_GIVEN PASSAGE_.

* * *

Dictionaries

To facilitate command parsing, TADS 3 provides an intrinsic class called "Dictionary."  A Dictionary object stores associations between "keys" and objects, and can be efficiently searched for a key to yield all of the objects associated with the key.

 

A "key" is a combination of a string and a property ID.  The Dictionary class includes a property ID with each key so that object associations can be differentiated by type; each property is a type of association.  In practical terms, the property used in a dictionary key will usually be a vocabulary property, such as "noun" or "adjective."   A given word might be used with some objects as a noun, but with other objects as an adjective; for example, "card" might be used as a noun with an "ID Card" object, but as an adjective with a "card slot" object.  The Dictionary class differentiates by property ID to allow for searching a Dictionary object for the objects matching a word in a particular usage context.

 

You must define the Dictionary intrinsic class to use Dictionary objects in your program.  The easiest way to do this is to include the system header file <dict.h>, which is included with the compiler.

Comparators

The Dictionary class allows the program to customize the way input strings are matched to dictionary strings.  This customization is handled through a "comparator" object; this is simply an object that provides a specific set of methods, which the Dictionary calls to perform its comparisons.

 

You can set a Dictionary object's comparator at any time by calling the Dictionary's setComparator() method.  This method takes the comparator object as an argument.  When you set the comparator, subsequent look-up operations are performed using the matching rules contained in the new comparator.

 

The intrinsic class StringComparator provides a customizable comparator implementation, compatible with the Dictionary requirements, that is very fast (since it's implemented as native code in the interpreter).  When the StringComparator class doesn't provide enough flexibility, you can define your own comparator by implementing the set of required methods.

 

The Dictionary class assumes that comparator objects are immutable.  That is, once a comparator is installed in a dictionary, the dictionary assumes that the return values from the required methods, for a given set of argument values, will never change.  This is important because it allows the dictionary to assume it will never need to rebuild its internal tables except when a new comparator is installed.  If you want to change the comparison rules, you must create and install a new comparator object; never attempt to change the comparison rules by modifying the comparator itself.

* * *

_WRITTEN TASK 1_.
Reproduce the rows word for word, starting with the first line of the rows and going on through the line that contains "del producto", with both of those lines included. Leave the pictures out of your copy.
The passage on dictionaries and the rows that follow it have nothing to do with each other.

_DATA EXTRACT_.
* * *

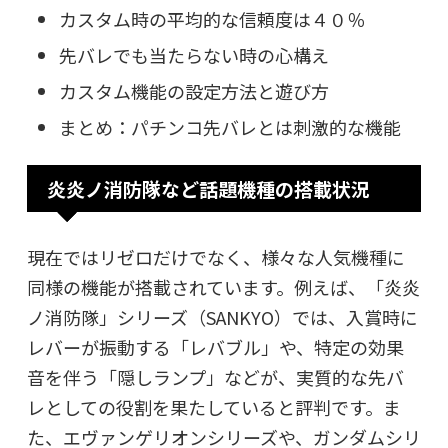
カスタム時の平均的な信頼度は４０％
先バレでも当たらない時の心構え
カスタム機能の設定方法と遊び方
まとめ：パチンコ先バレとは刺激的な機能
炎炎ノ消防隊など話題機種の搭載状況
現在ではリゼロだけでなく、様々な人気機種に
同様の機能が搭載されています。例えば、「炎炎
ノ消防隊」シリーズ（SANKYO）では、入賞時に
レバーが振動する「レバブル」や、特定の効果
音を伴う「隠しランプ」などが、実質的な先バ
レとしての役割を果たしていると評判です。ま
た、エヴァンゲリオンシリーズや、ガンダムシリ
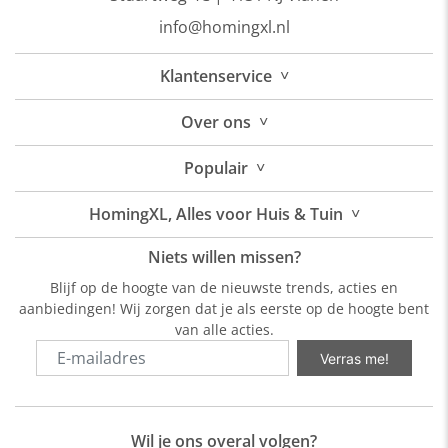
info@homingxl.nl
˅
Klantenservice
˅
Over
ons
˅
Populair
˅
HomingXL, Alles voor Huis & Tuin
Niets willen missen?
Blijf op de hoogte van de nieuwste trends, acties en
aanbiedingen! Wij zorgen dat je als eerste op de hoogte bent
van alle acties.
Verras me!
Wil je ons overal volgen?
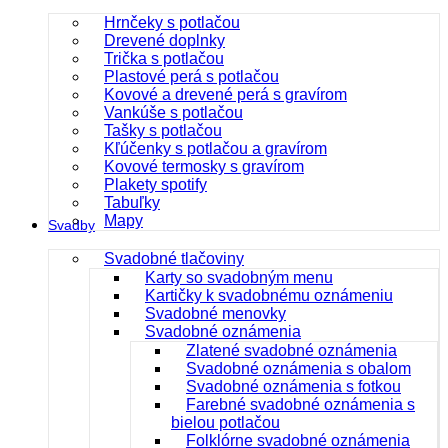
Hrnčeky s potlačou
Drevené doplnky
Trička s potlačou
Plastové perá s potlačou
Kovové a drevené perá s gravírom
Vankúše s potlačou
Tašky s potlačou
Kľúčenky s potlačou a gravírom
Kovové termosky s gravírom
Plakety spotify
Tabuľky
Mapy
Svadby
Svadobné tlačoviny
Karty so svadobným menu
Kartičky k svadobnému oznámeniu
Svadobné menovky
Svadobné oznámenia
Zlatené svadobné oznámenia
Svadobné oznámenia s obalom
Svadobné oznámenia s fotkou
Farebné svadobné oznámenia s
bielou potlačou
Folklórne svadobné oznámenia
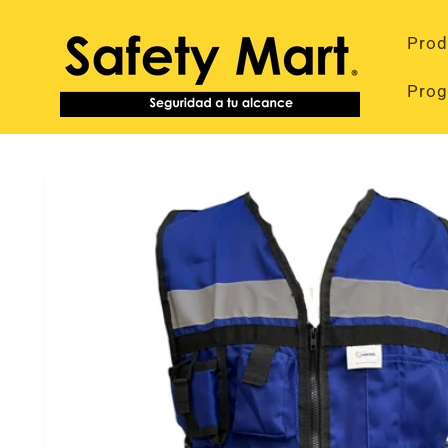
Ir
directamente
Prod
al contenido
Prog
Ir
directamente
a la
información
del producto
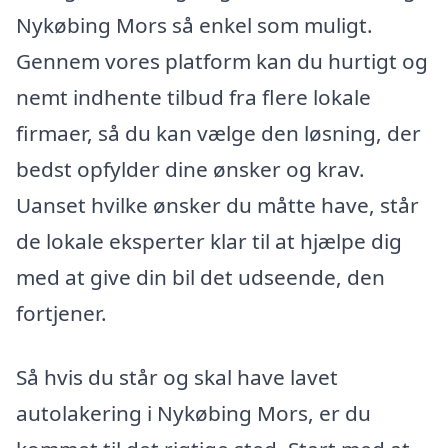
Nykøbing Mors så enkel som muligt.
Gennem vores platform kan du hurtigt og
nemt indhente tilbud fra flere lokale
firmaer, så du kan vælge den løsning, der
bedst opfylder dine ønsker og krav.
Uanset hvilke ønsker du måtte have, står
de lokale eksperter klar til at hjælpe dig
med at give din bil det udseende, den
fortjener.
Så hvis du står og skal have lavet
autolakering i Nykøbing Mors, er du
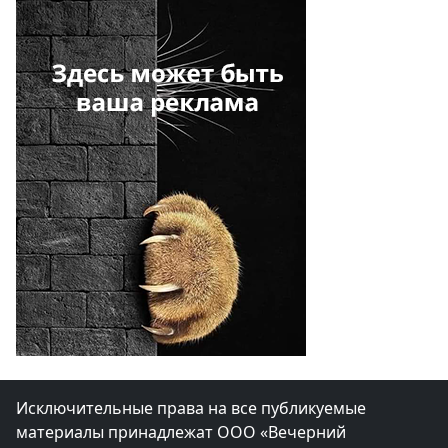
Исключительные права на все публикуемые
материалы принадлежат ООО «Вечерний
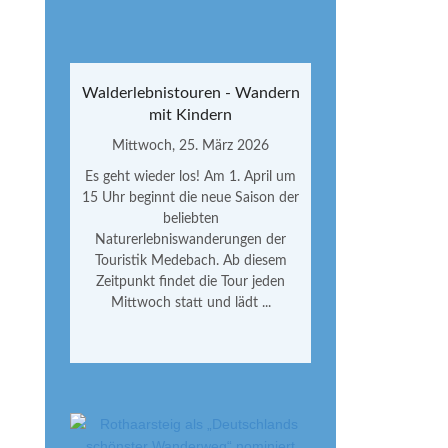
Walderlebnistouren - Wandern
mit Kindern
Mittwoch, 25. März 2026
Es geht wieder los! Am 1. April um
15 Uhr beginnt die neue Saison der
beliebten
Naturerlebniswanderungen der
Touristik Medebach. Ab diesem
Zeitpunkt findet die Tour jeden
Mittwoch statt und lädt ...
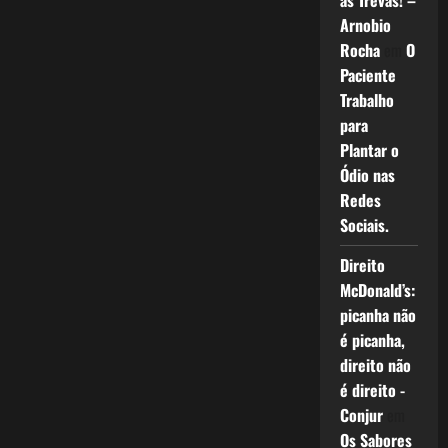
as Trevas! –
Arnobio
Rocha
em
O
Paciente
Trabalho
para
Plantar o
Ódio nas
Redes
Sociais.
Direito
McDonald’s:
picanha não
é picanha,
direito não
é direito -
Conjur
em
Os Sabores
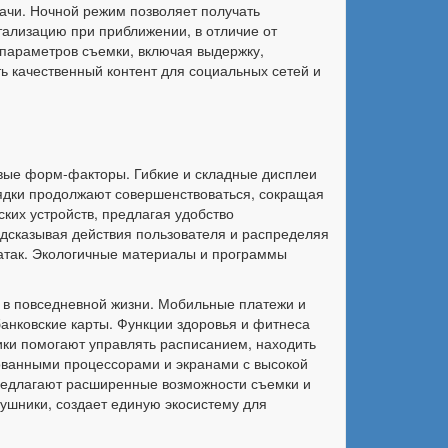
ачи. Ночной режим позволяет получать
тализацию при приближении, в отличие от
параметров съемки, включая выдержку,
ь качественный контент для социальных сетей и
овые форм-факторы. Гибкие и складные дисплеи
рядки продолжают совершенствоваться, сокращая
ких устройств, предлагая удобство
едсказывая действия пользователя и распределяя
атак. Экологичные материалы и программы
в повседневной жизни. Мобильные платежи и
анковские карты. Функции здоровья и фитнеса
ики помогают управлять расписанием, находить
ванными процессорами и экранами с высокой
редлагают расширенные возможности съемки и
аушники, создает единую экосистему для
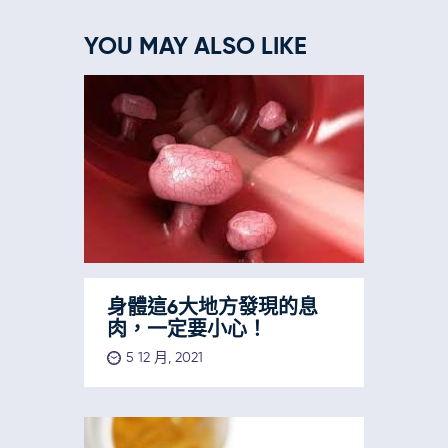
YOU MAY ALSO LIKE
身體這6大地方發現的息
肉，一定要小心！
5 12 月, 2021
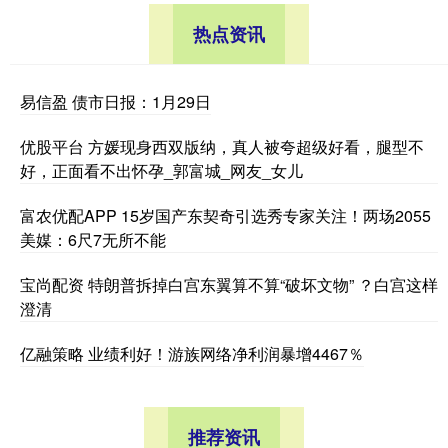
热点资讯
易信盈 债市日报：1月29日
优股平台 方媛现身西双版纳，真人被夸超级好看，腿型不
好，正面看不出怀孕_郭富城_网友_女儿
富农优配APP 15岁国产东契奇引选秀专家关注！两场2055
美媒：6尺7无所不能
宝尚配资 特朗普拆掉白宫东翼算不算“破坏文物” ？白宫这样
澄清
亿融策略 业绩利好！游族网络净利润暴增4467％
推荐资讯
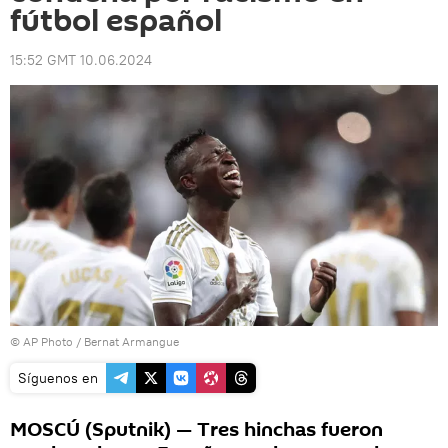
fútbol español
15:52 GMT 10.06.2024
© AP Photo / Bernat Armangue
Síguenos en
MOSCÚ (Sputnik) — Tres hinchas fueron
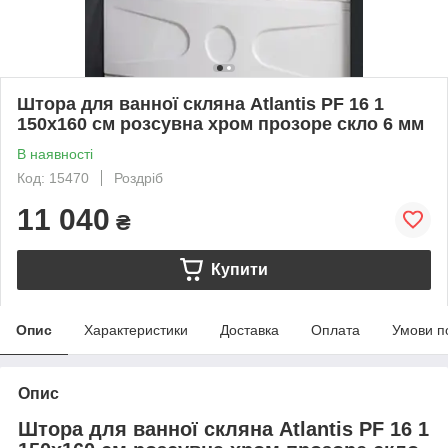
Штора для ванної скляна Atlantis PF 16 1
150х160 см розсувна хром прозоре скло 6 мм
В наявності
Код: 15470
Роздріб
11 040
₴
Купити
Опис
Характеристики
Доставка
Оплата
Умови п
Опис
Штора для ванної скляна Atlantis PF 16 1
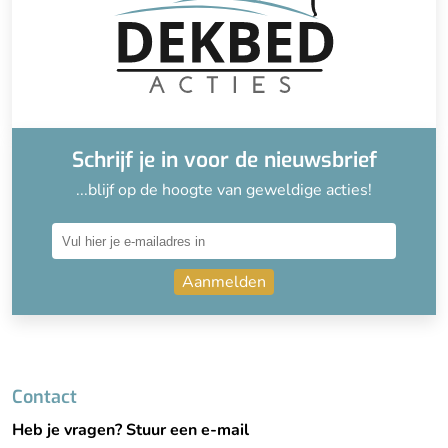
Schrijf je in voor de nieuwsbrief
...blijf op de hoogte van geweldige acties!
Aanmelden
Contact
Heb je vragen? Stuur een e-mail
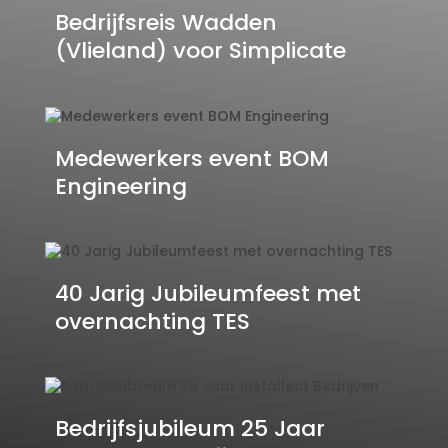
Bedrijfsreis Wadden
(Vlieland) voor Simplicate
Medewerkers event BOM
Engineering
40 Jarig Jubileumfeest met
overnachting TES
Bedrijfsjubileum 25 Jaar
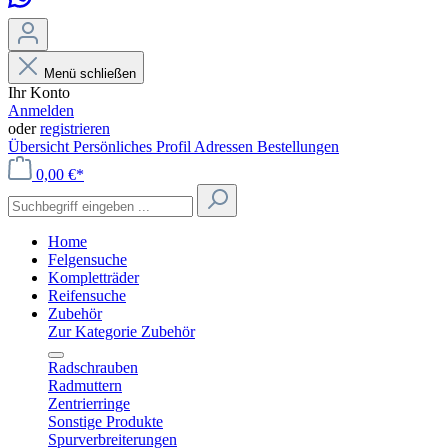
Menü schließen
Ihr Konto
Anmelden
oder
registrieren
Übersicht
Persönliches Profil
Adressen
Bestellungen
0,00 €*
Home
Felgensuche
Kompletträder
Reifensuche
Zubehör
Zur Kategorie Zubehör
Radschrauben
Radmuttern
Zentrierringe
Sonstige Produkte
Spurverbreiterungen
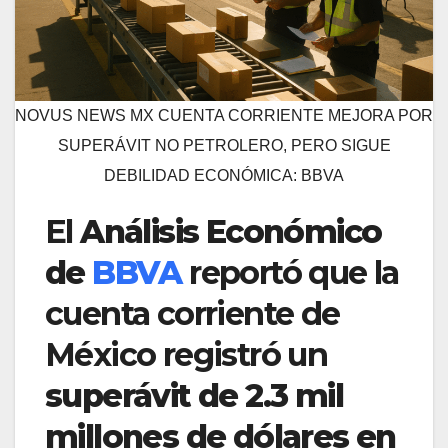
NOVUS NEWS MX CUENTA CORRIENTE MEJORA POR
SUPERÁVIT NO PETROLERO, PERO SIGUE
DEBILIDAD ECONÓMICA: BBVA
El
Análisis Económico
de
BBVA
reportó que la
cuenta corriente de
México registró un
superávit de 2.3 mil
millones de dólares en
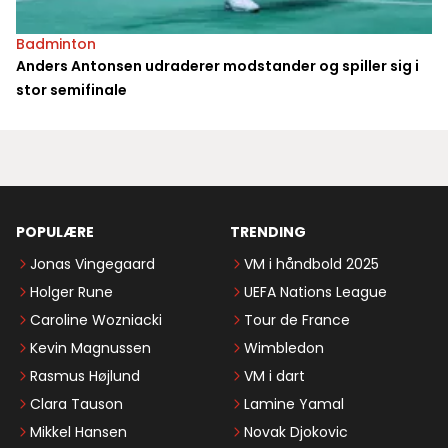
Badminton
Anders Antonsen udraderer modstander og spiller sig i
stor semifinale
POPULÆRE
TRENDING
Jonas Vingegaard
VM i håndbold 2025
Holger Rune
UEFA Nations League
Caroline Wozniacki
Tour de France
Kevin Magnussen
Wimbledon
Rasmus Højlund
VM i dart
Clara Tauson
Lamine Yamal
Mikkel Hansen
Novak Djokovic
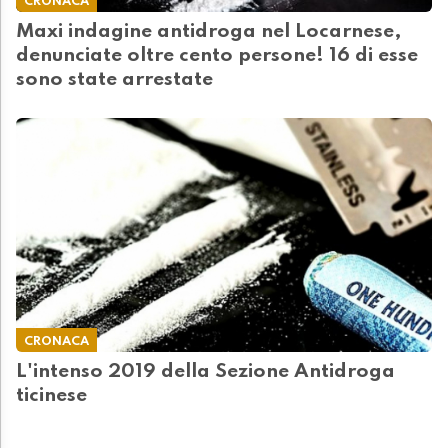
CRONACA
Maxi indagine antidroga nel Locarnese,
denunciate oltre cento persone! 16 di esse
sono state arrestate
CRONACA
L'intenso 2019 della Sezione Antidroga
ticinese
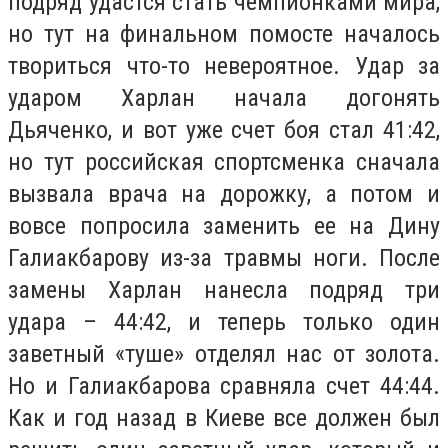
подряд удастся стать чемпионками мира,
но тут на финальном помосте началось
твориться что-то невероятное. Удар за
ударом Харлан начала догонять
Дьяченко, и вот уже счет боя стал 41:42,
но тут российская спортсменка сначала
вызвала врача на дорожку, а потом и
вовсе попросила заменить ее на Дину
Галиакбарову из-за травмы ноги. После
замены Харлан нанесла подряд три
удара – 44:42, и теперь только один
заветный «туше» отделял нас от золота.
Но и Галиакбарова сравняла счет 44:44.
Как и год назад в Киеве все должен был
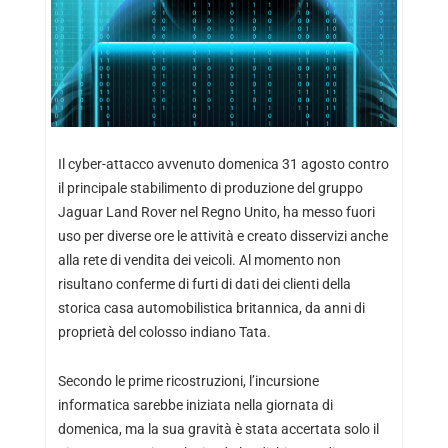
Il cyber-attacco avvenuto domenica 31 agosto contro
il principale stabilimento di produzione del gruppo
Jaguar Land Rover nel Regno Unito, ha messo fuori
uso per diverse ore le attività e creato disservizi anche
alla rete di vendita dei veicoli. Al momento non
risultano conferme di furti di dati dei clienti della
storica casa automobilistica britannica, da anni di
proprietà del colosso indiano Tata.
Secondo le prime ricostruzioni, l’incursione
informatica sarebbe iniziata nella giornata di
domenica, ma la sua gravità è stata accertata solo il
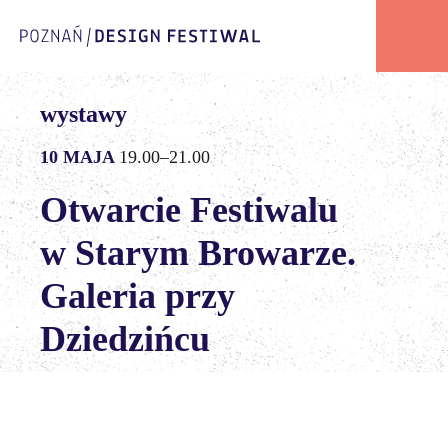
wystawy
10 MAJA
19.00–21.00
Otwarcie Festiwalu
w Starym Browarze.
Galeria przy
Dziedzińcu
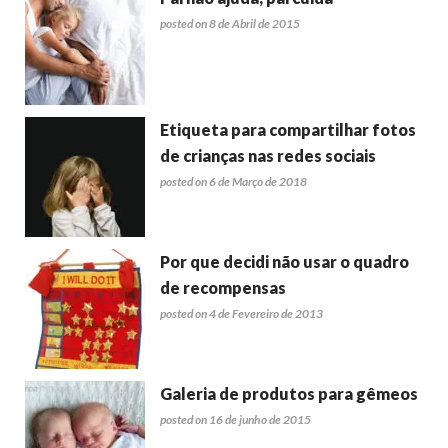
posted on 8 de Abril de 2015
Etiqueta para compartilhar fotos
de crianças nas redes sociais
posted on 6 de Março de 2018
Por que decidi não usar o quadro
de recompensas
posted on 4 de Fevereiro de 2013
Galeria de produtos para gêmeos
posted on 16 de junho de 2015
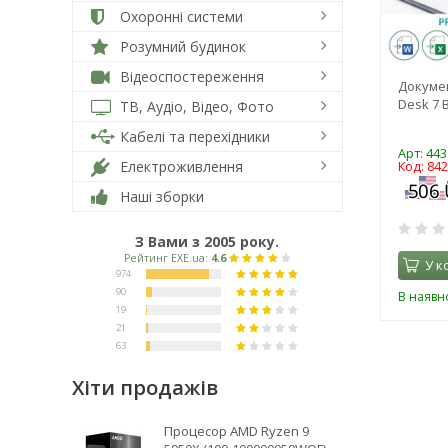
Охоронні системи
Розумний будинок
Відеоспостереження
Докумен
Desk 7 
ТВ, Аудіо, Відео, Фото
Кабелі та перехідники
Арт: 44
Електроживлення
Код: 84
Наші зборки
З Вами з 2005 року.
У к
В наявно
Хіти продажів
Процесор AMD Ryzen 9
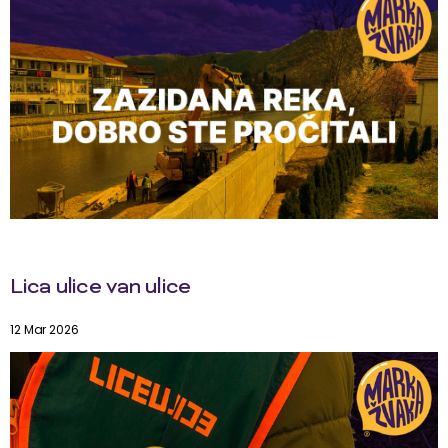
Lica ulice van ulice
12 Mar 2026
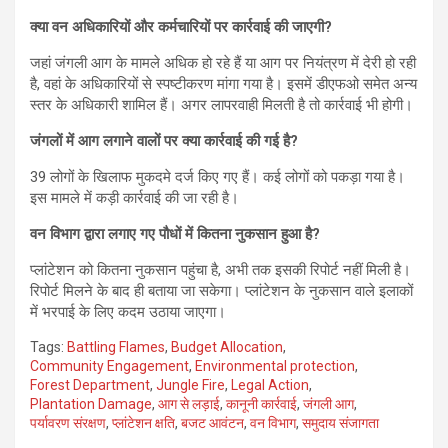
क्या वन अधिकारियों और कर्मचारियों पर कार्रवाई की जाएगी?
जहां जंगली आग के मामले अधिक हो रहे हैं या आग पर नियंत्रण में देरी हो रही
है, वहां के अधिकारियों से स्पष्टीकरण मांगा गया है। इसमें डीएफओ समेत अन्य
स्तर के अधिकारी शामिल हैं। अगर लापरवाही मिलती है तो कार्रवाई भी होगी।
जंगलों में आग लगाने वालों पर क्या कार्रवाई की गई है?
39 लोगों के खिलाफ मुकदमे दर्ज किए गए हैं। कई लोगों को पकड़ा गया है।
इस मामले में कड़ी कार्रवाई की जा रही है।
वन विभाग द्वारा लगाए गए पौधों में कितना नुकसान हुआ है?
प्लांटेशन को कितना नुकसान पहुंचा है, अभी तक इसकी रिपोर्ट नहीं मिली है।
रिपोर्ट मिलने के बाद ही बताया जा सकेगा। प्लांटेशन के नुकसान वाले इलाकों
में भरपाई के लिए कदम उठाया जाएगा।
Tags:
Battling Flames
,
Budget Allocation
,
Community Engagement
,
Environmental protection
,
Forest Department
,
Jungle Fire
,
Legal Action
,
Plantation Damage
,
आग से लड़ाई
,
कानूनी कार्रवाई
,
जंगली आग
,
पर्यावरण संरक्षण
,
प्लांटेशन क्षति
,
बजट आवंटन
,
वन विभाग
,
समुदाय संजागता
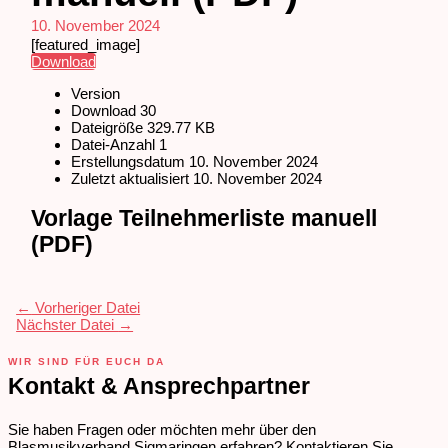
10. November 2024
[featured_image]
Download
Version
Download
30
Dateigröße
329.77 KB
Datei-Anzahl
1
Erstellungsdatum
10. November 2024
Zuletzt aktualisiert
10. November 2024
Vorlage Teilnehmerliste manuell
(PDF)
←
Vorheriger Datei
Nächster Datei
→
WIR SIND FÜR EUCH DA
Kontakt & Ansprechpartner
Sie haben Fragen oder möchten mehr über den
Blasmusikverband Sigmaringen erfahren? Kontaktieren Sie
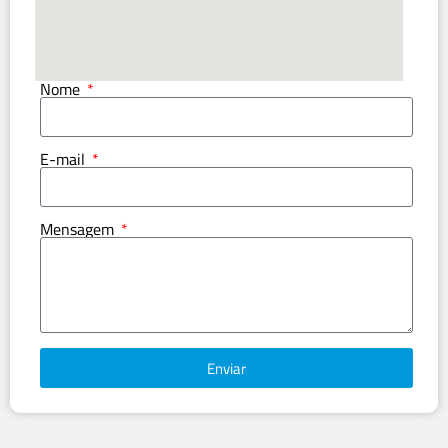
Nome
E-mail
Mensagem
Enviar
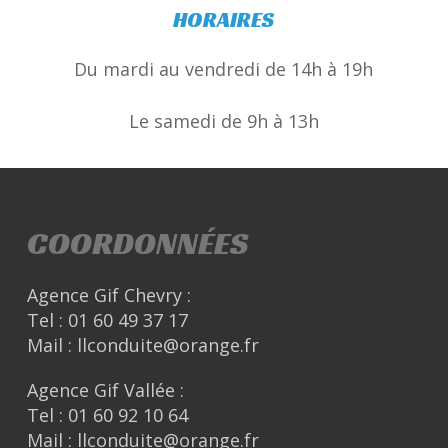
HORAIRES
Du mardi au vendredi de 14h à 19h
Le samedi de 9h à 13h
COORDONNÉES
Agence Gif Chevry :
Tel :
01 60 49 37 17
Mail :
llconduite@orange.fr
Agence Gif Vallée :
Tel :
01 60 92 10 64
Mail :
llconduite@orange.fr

* * *

_WRITTEN TASK 2_.
State whether each statement agrees with the passage on dictionaries. Answer yes or no, and quote the words of the passage that decide it.
(a) A dictionary key is made up of a string together with a property ID.
(b) To change the comparison rules, a program may modify the comparator that is already installed.
(c) StringComparator runs as native code in the interpreter.

_EXERCISE RESULT 1_.
カスタム時の平均的な信頼度は４０％
先バレでも当たらない時の心構え
カスタム機能の設定方法と遊び方
まとめ：パチンコ先バレとは刺激的な機能
炎炎ノ消防隊など話題機種の搭載状況
現在ではリゼロだけでなく、様々な人気機種に
同様の機能が搭載されています。例えば、「炎炎
ノ消防隊」シリーズ（SANKYO）では、入賞時に
レバーが振動する「レバブル」や、特定の効果
音を伴う「隠しランプ」などが、実質的な先バ
レとしての役割を果たしていると評判です。ま
た、エヴァンゲリオンシリーズや、ガンダムシリ
info@homingxl.nl
˅
Klantenservice
˅
Over
ons
˅
Populair
˅
HomingXL, Alles voor Huis & Tuin
Niets willen missen?
Blijf op de hoogte van de nieuwste trends, acties en
aanbiedingen! Wij zorgen dat je als eerste op de hoogte bent
van alle acties.
Verras me!
Wil je ons overal volgen?
Hrnčeky s potlačou
Drevené doplnky
Trička s potlačou
Plastové perá s potlačou
Kovové a drevené perá s gravírom
Vankúše s potlačou
Tašky s potlačou
Kľúčenky s potlačou a gravírom
Kovové termosky s gravírom
Plakety spotify
Tabuľky
Mapy
Svadby
Svadobné tlačoviny
Karty so svadobným menu
Kartičky k svadobnému oznámeniu
Svadobné menovky
Svadobné oznámenia
Zlatené svadobné oznámenia
Svadobné oznámenia s obalom
Svadobné oznámenia s fotkou
Farebné svadobné oznámenia s
bielou potlačou
Folklórne svadobné oznámenia
Ir
directamente
Prod
al contenido
Prog
Ir
directamente
a la
información
del producto

_EXERCISE RESULT 2_.
(a) Yes: "A "key" is a combination of a string and a property ID."
(b) No: "never attempt to change the comparison rules by modifying the comparator itself."
(c) Yes: "since it's implemented as native code in the interpreter"